Richard Wagner

Leipzig, 1813 — Venise, 1883

Dès l’enfance, sa famille voyage beaucoup pour cause de théâtre; Wagner est pratiquement né dans le théâtre. À Dresde, il est figurant dans le Freischütz de Weber, un intime de la famille à cette époque. Dès lors Wagner sait qu'il sera homme de théâtre. Et comme nombre de romantiques allemands, il cultive l'amour des tragédiens grecs, de Shakespeare, de Gœthe. De même, il partage avec ses contemporains l'amour du Moyen-Âge, des légendes qui, pour lui, seront la redécouverte du patrimoine nordique, en opposition avec les tendances italianisantes.
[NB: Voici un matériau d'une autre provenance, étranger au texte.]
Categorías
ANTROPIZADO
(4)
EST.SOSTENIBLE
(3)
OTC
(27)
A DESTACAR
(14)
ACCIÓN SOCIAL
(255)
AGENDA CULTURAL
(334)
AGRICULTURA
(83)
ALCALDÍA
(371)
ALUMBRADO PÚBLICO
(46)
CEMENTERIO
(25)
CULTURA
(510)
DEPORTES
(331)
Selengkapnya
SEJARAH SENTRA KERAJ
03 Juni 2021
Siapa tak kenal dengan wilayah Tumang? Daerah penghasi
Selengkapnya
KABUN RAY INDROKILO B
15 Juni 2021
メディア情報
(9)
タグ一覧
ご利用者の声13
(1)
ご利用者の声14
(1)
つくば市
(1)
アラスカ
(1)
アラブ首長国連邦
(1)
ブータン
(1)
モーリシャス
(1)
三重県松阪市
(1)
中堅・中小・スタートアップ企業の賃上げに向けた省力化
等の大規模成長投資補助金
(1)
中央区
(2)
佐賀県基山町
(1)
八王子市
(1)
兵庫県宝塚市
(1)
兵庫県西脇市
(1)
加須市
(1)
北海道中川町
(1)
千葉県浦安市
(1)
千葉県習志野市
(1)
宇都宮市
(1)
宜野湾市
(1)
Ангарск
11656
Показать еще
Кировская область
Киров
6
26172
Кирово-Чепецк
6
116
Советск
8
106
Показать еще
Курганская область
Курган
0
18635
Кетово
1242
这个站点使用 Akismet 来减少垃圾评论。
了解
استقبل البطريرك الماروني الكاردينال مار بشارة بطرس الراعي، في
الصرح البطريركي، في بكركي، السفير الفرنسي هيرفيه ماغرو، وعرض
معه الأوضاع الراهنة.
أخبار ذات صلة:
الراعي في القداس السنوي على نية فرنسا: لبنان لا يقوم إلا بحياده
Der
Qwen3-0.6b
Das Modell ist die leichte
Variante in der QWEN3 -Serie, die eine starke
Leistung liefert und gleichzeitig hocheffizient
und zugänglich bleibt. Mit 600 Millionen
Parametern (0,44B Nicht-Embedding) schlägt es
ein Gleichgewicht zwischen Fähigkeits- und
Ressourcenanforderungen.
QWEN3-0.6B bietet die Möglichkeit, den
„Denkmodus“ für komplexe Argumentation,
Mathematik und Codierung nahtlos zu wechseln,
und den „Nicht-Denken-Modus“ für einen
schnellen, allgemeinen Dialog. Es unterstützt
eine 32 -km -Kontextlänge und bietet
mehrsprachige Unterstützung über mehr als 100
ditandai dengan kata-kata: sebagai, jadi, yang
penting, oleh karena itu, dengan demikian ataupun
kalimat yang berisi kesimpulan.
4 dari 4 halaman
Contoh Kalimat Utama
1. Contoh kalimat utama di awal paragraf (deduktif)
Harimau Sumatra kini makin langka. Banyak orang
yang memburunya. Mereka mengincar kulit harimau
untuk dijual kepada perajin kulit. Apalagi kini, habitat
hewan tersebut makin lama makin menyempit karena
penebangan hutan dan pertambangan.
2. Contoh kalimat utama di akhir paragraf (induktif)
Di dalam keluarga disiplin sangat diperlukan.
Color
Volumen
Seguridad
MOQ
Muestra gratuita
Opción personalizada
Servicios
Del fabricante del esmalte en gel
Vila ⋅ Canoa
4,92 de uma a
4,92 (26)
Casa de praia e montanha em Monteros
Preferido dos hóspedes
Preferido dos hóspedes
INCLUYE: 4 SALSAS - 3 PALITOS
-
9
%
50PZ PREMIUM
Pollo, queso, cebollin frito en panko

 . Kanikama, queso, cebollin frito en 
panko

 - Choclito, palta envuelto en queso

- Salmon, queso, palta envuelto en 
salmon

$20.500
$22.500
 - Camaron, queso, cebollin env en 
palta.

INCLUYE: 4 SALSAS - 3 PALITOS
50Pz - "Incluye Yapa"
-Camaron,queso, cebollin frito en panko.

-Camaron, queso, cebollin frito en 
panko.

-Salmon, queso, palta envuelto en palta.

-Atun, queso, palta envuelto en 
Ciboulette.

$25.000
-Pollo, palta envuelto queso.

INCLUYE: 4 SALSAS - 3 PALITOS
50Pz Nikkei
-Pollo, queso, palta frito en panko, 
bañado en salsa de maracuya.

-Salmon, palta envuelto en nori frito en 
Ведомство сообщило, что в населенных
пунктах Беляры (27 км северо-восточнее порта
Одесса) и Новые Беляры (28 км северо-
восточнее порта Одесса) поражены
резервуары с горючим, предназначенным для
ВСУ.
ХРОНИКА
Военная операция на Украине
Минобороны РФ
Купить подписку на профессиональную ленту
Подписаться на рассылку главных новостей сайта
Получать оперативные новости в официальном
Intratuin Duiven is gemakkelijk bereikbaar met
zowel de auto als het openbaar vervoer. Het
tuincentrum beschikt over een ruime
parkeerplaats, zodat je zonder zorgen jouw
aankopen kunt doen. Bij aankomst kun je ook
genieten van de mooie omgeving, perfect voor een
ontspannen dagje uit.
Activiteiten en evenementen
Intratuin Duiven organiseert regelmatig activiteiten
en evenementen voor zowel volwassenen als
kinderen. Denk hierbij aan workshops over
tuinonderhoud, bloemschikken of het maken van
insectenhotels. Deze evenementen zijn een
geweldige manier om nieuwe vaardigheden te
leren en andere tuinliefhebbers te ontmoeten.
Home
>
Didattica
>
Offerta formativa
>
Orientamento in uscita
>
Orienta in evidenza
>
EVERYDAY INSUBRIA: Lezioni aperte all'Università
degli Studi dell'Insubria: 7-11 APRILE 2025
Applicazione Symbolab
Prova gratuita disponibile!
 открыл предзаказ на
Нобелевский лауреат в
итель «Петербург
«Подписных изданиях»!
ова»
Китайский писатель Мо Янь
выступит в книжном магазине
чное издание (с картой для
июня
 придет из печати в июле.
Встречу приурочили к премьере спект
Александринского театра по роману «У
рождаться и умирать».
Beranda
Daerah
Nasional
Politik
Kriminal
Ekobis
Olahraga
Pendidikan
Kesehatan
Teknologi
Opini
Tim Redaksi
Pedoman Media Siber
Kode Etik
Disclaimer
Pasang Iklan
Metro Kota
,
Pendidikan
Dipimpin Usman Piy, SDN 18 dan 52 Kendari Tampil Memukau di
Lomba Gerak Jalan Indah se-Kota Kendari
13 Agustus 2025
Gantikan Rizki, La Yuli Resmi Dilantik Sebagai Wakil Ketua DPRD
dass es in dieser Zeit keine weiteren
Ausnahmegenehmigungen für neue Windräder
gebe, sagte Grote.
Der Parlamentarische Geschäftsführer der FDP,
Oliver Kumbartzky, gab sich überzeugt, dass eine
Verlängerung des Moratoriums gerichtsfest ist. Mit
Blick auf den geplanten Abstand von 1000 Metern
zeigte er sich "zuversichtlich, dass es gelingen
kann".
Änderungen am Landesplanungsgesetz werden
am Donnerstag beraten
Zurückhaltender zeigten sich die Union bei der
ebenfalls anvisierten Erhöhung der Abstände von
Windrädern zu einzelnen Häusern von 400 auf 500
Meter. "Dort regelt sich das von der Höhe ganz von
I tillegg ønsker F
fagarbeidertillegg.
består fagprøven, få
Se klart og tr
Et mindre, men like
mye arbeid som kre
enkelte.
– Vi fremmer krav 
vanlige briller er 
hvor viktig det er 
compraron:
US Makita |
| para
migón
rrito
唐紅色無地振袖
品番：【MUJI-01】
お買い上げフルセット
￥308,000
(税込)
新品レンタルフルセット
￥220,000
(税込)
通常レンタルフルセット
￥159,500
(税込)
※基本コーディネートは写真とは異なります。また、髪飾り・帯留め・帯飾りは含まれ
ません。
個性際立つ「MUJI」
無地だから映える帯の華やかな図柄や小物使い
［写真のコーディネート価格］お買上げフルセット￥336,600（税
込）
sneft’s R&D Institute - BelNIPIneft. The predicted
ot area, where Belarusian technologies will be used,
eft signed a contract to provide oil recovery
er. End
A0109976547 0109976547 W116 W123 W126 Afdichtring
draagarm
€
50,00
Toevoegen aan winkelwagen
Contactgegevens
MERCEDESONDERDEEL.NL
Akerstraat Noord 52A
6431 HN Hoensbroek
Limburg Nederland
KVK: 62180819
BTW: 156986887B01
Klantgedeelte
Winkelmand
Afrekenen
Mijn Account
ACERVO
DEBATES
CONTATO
Pas étonnant que Wagner devienne son propre librettiste, se voyant autant poète que compositeur, homme de théâtre complet qui fera de «l'œuvre d'art totale» le but de sa vie. Son premier véritable succès arrive en 1842 à Dresde avec Rienzi; Wagner y est directeur de la maison d’opéra. Il a déjà à son actif deux ouvrages : Les fées et L'interdiction d'aimer. C’est également à Dresde l’année suivante qu’aura lieu la création du Vaisseau fantôme. Wagner embrasse tout des idées socialistes qui circulent. Aussi sera-t-il aux barricades lors des révoltes de 1848 avec Bakounine. Cela lui vaut l'emprisonnement puis l'exil. Il a déjà commencé son œuvre principal: l'Anneau du Nibelung, mieux connu sous le nom de la Tétralogie ou encore le Ring. Il entre en grande réflexion sur le théâtre musical et se met à une gigantesque tâche théorique qu’il exprime dans Opéra et drame et Une communication à mes amis. Nourri au grand opéra français des Meyerbeer et Halévy, Wagner compose, coup sur coup, ses premiers chefs-d'œuvre : Tannhäuser et Lohengrin. Le premier est créé à Dresde en 1845, le second in absentia pour cause d'exil en 1850 à Weimar sous la baguette de son ami et défendeur indéfectible, le pianiste et compositeur Franz Liszt!  Il connaît des ennuis financiers quelque peu affaiblis par son amitié avec Louis II de Bavière, jeune prince qui l'adore. Wagner se retrouve alors à Munich où seront créés Tristan et Isolde (1865) et Les Maîtres chanteurs de Nüremberg (1868). En 1876, la Tétralogie, l’œuvre de 25 ans de gestation, inaugure son premier Festival à Bayreuth dans son théâtre qui révolutionne le milieu : l'orchestre est sous la scène, mettant le public directement face aux chanteurs. Comme il l’écrit : «la musique est la matrice, le théâtre le moteur.» Enfin, en 1882, Parsifal est créé, le seul opéra vraiment conçu pour son temple devenu sacré. Il meurt à Venise moins d’un an après la création son opus ultime.